I'm currently setting up my blog and I didn't even hesitate to host it myself. Companies like Medium come and go (e.g. Geocities, Xanga, Myspace, Posterous), but your dot com is yours as long as you keep paying the domain fee. Guys like Scott Hanselman and Jeff Atwood are probably very happy they've kept their presence on their own dot coms over the last decade.
Wow! I never really thought of Medium in the same realm as Xanga or Livejournal but you're absolutely right. It's crazy to think that people are moving to it. LiveJournal and Xanga were always kind of a stepping stone back in the day. You had your blog on their first then it started getting a lot of traffic and you moved it to your own domain.

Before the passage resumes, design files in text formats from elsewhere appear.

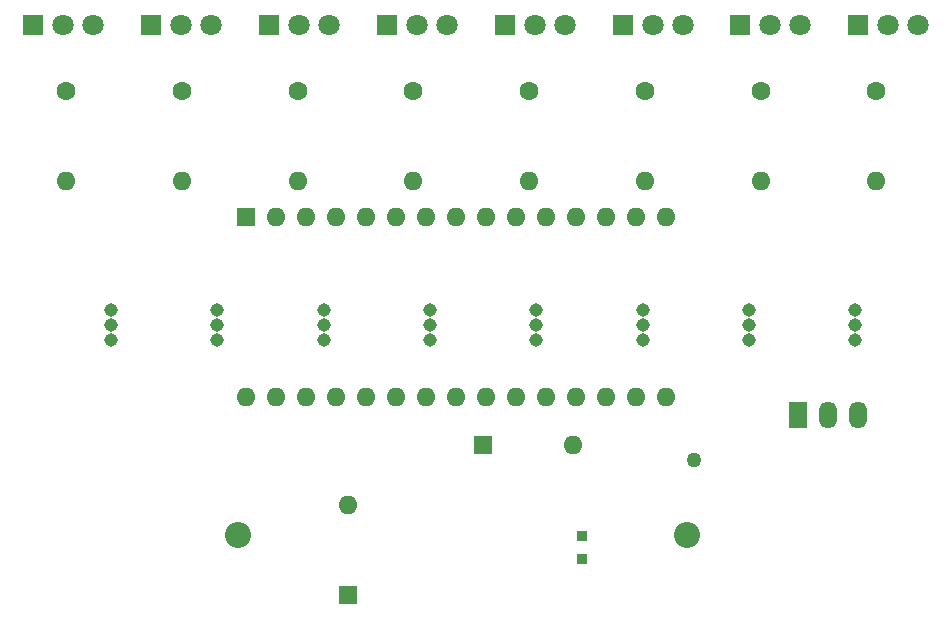
<source format=gts>
G04 #@! TF.GenerationSoftware,KiCad,Pcbnew,(5.1.10)-1*
G04 #@! TF.CreationDate,2021-07-19T16:23:16-07:00*
G04 #@! TF.ProjectId,1spareparts,31737061-7265-4706-9172-74732e6b6963,rev?*
G04 #@! TF.SameCoordinates,Original*
G04 #@! TF.FileFunction,Soldermask,Top*
G04 #@! TF.FilePolarity,Negative*
%FSLAX46Y46*%
G04 Gerber Fmt 4.6, Leading zero omitted, Abs format (unit mm)*
G04 Created by KiCad (PCBNEW (5.1.10)-1) date 2021-07-19 16:23:16*
%MOMM*%
%LPD*%
G01*
G04 APERTURE LIST*
%ADD10C,1.270000*%
%ADD11C,2.205000*%
%ADD12R,1.600000X1.600000*%
%ADD13O,1.600000X1.600000*%
%ADD14O,1.500000X2.300000*%
%ADD15R,1.500000X2.300000*%
%ADD16R,1.800000X1.800000*%
%ADD17C,1.800000*%
%ADD18R,0.889000X0.952500*%
%ADD19C,1.143000*%
%ADD20C,1.600000*%
G04 APERTURE END LIST*
D10*
X163852000Y-105390000D03*
D11*
X163257000Y-111760000D03*
X125287000Y-111760000D03*
D12*
X125984000Y-84836000D03*
D13*
X159004000Y-100076000D03*
X128524000Y-84836000D03*
X156464000Y-100076000D03*
X131064000Y-84836000D03*
X153924000Y-100076000D03*
X133604000Y-84836000D03*
X151384000Y-100076000D03*
X136144000Y-84836000D03*
X148844000Y-100076000D03*
X138684000Y-84836000D03*
X146304000Y-100076000D03*
X141224000Y-84836000D03*
X143764000Y-100076000D03*
X143764000Y-84836000D03*
X141224000Y-100076000D03*
X146304000Y-84836000D03*
X138684000Y-100076000D03*
X148844000Y-84836000D03*
X136144000Y-100076000D03*
X151384000Y-84836000D03*
X133604000Y-100076000D03*
X153924000Y-84836000D03*
X131064000Y-100076000D03*
X156464000Y-84836000D03*
X128524000Y-100076000D03*
X159004000Y-84836000D03*
X125984000Y-100076000D03*
X161544000Y-84836000D03*
X161544000Y-100076000D03*
D14*
X177800000Y-101600000D03*
X175260000Y-101600000D03*
D15*
X172720000Y-101600000D03*
D16*
X177800000Y-68580000D03*
D17*
X180340000Y-68580000D03*
X182880000Y-68580000D03*
D16*
X107950000Y-68580000D03*
D17*
X110490000Y-68580000D03*
X113030000Y-68580000D03*
X123008571Y-68580000D03*
X120468571Y-68580000D03*
D16*
X117928571Y-68580000D03*
X127907142Y-68580000D03*
D17*
X130447142Y-68580000D03*
X132987142Y-68580000D03*
X142965713Y-68580000D03*
X140425713Y-68580000D03*
D16*
X137885713Y-68580000D03*
X147864284Y-68580000D03*
D17*
X150404284Y-68580000D03*
X152944284Y-68580000D03*
X162922855Y-68580000D03*
X160382855Y-68580000D03*
D16*
X157842855Y-68580000D03*
D18*
X154432000Y-111848900D03*
X154432000Y-113792000D03*
D17*
X172901426Y-68580000D03*
X170361426Y-68580000D03*
D16*
X167821426Y-68580000D03*
D12*
X134620000Y-116840000D03*
D13*
X134620000Y-109220000D03*
X153670000Y-104140000D03*
D12*
X146050000Y-104140000D03*
D19*
X159530000Y-92710000D03*
X159530000Y-93980000D03*
X159530000Y-95250000D03*
X168530000Y-95250000D03*
X168530000Y-93980000D03*
X168530000Y-92710000D03*
X132530000Y-92710000D03*
X132530000Y-93980000D03*
X132530000Y-95250000D03*
X177530000Y-95250000D03*
X177530000Y-93980000D03*
X177530000Y-92710000D03*
X141530000Y-92710000D03*
X141530000Y-93980000D03*
X141530000Y-95250000D03*
X123530000Y-95250000D03*
X123530000Y-93980000D03*
X123530000Y-92710000D03*
X150530000Y-92710000D03*
X150530000Y-93980000D03*
X150530000Y-95250000D03*
X114530000Y-95250000D03*
X114530000Y-93980000D03*
X114530000Y-92710000D03*
D13*
X110744000Y-81788000D03*
D20*
X110744000Y-74168000D03*
X120541142Y-74168000D03*
D13*
X120541142Y-81788000D03*
X130338284Y-81788000D03*
D20*
X130338284Y-74168000D03*
X140135426Y-74168000D03*
D13*
X140135426Y-81788000D03*
X149932568Y-81788000D03*
D20*
X149932568Y-74168000D03*
X159729710Y-74168000D03*
D13*
X159729710Y-81788000D03*
X169526852Y-81788000D03*
D20*
X169526852Y-74168000D03*
X179324000Y-74168000D03*
D13*
X179324000Y-81788000D03*
M02*

</source>
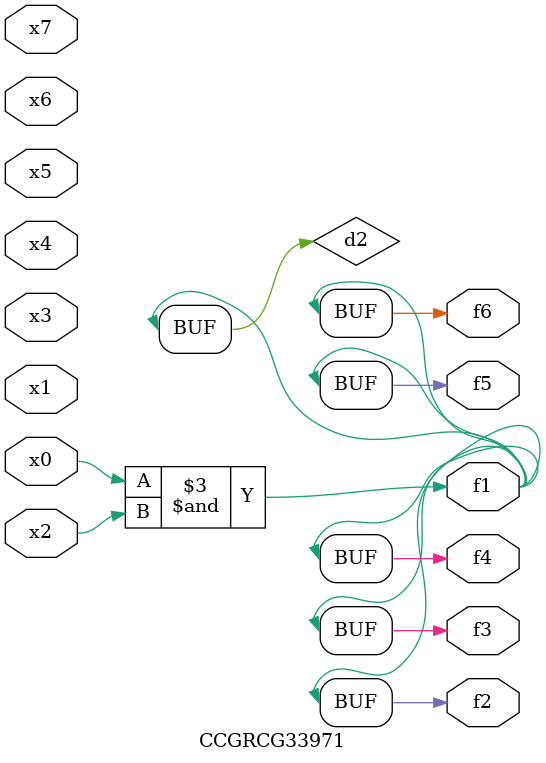
<source format=v>
module CCGRCG33971(
	input x0, x1, x2, x3, x4, x5, x6, x7,
	output f1, f2, f3, f4, f5, f6
);

	wire d1, d2;

	nor (d1, x3, x6);
	and (d2, x0, x2);
	assign f1 = d2;
	assign f2 = d2;
	assign f3 = d2;
	assign f4 = d2;
	assign f5 = d2;
	assign f6 = d2;
endmodule

</source>
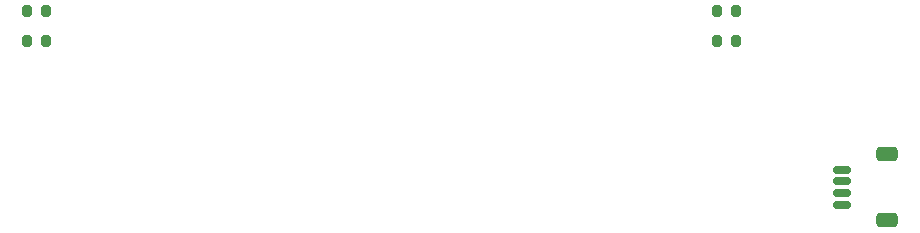
<source format=gtp>
%TF.GenerationSoftware,KiCad,Pcbnew,8.99.0-2433-g53022ab347*%
%TF.CreationDate,2024-10-05T16:52:00+02:00*%
%TF.ProjectId,Flipper SAO Debug,466c6970-7065-4722-9053-414f20446562,1.0*%
%TF.SameCoordinates,PX25b7c30PY3881550*%
%TF.FileFunction,Paste,Top*%
%TF.FilePolarity,Positive*%
%FSLAX46Y46*%
G04 Gerber Fmt 4.6, Leading zero omitted, Abs format (unit mm)*
G04 Created by KiCad (PCBNEW 8.99.0-2433-g53022ab347) date 2024-10-05 16:52:00*
%MOMM*%
%LPD*%
G01*
G04 APERTURE LIST*
G04 Aperture macros list*
%AMRoundRect*
0 Rectangle with rounded corners*
0 $1 Rounding radius*
0 $2 $3 $4 $5 $6 $7 $8 $9 X,Y pos of 4 corners*
0 Add a 4 corners polygon primitive as box body*
4,1,4,$2,$3,$4,$5,$6,$7,$8,$9,$2,$3,0*
0 Add four circle primitives for the rounded corners*
1,1,$1+$1,$2,$3*
1,1,$1+$1,$4,$5*
1,1,$1+$1,$6,$7*
1,1,$1+$1,$8,$9*
0 Add four rect primitives between the rounded corners*
20,1,$1+$1,$2,$3,$4,$5,0*
20,1,$1+$1,$4,$5,$6,$7,0*
20,1,$1+$1,$6,$7,$8,$9,0*
20,1,$1+$1,$8,$9,$2,$3,0*%
G04 Aperture macros list end*
%ADD10RoundRect,0.200000X0.200000X0.275000X-0.200000X0.275000X-0.200000X-0.275000X0.200000X-0.275000X0*%
%ADD11RoundRect,0.200000X-0.200000X-0.275000X0.200000X-0.275000X0.200000X0.275000X-0.200000X0.275000X0*%
%ADD12RoundRect,0.150000X0.625000X-0.150000X0.625000X0.150000X-0.625000X0.150000X-0.625000X-0.150000X0*%
%ADD13RoundRect,0.250000X0.650000X-0.350000X0.650000X0.350000X-0.650000X0.350000X-0.650000X-0.350000X0*%
G04 APERTURE END LIST*
D10*
%TO.C,R2*%
X13345000Y-8060000D03*
X11695000Y-8060000D03*
%TD*%
D11*
%TO.C,R1*%
X11695000Y-10600000D03*
X13345000Y-10600000D03*
%TD*%
D12*
%TO.C,J3*%
X80700000Y-24500000D03*
X80700000Y-23500000D03*
X80700000Y-22500000D03*
X80700001Y-21500000D03*
D13*
X84574998Y-25800000D03*
X84575001Y-20200000D03*
%TD*%
D10*
%TO.C,R4*%
X71765000Y-8060000D03*
X70115000Y-8060000D03*
%TD*%
%TO.C,R3*%
X71765000Y-10600000D03*
X70115000Y-10600000D03*
%TD*%
M02*

</source>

It's crazy to see the opposite happening now adays with Medium!
The big difference is that you can point your own custom domain at Medium, and if you want to leave, you can move your posts to your own site and maintain the canonical url structure.
I hate Medium and I wouldn't let them be my primary distribution method for content but I would dual post. Is there a reason why you wouldn't just xpost from your blog to Medium?
SEO mostly I guess. Like medium already has a very high page rank or domain authority, so the medium's post comes first in search results.
Also, Google probably considers having duplicate content as plagiarism and your blog might rank low. The alternative may be post on your blog first, then post on medium in a couple days.
Medium allows you to setup canonical links. According to Google, that means the original post will be ranked highly when more than one instance of the same content is identified. Or does it play out differently in practice?
Would love to see actual data or even anecdotal examples of what happens when people crosspost to Medium and properly setup canonical links.
The problem I've seen is that canonical links aren't always effective -- I've seen sites get published for duplicate content even when they're used. There's horror stories posted in Google's forums; hate to become one.